Read the lines below. Copy out any that hold the string "Left".
BEGIN Records to use
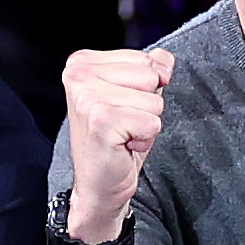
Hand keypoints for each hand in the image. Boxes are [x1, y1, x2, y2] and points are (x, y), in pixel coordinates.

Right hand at [57, 48, 171, 244]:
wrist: (98, 186)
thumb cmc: (116, 141)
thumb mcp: (135, 96)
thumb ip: (150, 69)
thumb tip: (165, 59)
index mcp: (82, 63)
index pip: (145, 58)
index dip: (144, 88)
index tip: (122, 109)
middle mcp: (78, 75)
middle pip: (151, 75)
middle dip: (146, 104)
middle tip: (123, 124)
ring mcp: (87, 98)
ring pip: (154, 100)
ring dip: (146, 123)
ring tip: (123, 135)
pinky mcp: (101, 121)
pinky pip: (152, 122)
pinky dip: (145, 139)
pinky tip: (124, 146)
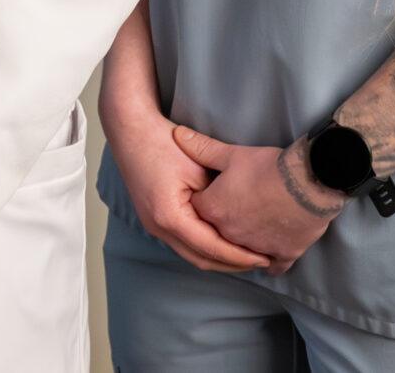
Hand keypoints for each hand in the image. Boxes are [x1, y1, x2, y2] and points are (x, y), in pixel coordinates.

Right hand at [108, 112, 270, 274]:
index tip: (263, 258)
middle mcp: (158, 228)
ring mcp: (153, 226)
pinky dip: (205, 248)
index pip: (211, 248)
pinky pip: (183, 243)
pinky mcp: (154, 220)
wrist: (130, 129)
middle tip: (261, 262)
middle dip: (232, 264)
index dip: (239, 256)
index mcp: (169, 217)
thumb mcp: (197, 168)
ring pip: (191, 254)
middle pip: (200, 259)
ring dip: (219, 258)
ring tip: (246, 256)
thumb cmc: (162, 143)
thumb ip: (216, 198)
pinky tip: (223, 242)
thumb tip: (237, 219)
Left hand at [170, 125, 342, 274]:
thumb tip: (177, 134)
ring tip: (251, 227)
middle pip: (217, 233)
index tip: (212, 192)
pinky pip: (273, 265)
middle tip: (233, 208)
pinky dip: (271, 259)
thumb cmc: (269, 167)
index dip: (203, 199)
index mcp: (214, 211)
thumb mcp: (232, 154)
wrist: (309, 182)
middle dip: (221, 223)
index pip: (196, 210)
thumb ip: (202, 147)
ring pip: (243, 252)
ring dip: (244, 244)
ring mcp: (257, 248)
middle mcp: (231, 235)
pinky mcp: (283, 254)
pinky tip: (271, 253)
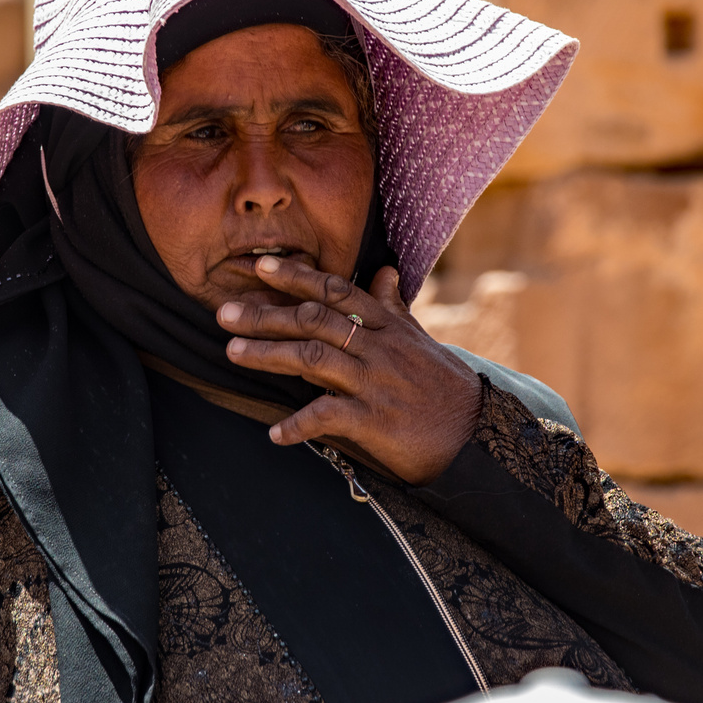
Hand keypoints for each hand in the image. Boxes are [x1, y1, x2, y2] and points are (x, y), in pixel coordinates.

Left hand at [217, 256, 482, 484]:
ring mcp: (376, 384)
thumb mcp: (421, 339)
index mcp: (389, 326)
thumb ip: (394, 307)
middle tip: (224, 312)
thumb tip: (384, 270)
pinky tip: (274, 433)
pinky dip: (298, 425)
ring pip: (314, 360)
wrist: (478, 435)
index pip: (337, 292)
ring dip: (269, 355)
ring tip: (232, 354)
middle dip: (266, 315)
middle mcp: (379, 349)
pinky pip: (329, 417)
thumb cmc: (444, 387)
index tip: (260, 267)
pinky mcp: (376, 422)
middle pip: (315, 321)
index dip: (297, 278)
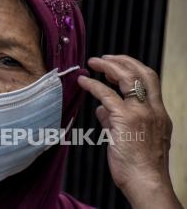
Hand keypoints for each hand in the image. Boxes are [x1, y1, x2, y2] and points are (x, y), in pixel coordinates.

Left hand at [77, 55, 181, 208]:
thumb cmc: (139, 166)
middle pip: (142, 73)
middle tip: (105, 58)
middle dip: (123, 61)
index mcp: (159, 113)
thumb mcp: (131, 139)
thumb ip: (115, 121)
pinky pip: (106, 95)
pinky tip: (82, 82)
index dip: (133, 68)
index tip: (117, 65)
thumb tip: (100, 110)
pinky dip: (93, 85)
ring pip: (127, 78)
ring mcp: (141, 113)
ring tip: (93, 62)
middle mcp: (153, 109)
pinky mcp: (125, 119)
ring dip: (108, 66)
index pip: (150, 81)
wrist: (146, 182)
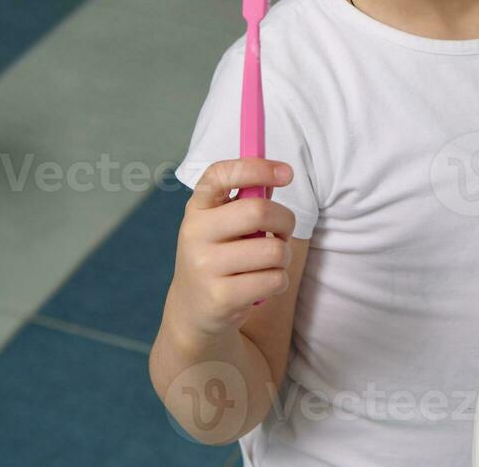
END Records to use
**Solution to this task**
Left hand at [170, 125, 342, 274]:
Left hand at [217, 256, 482, 484]:
Left hand at [77, 55, 181, 208]:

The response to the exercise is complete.